In the text read from these items, change every "New York" to "Manhattan" and leave the rest of that text as it is. Give the text back without the pictures.
◆ ◆ ◆ ◆ ◆ ◆ ◆
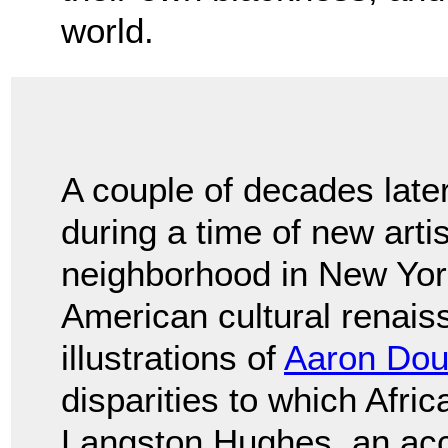
world.
A couple of decades late
during a time of new arti
neighborhood in New York
American cultural renai
illustrations of
Aaron Dou
disparities to which Afr
Langston Hughes, an acc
◆ ◆ ◆ ◆ ◆ ◆ ◆
- [RESULT OF THIS TASK]:
world.
A couple of decades late
during a time of new arti
neighborhood in Manhattan
American cultural renai
illustrations of
Aaron Dou
disparities to which Afr
Langston Hughes, an acc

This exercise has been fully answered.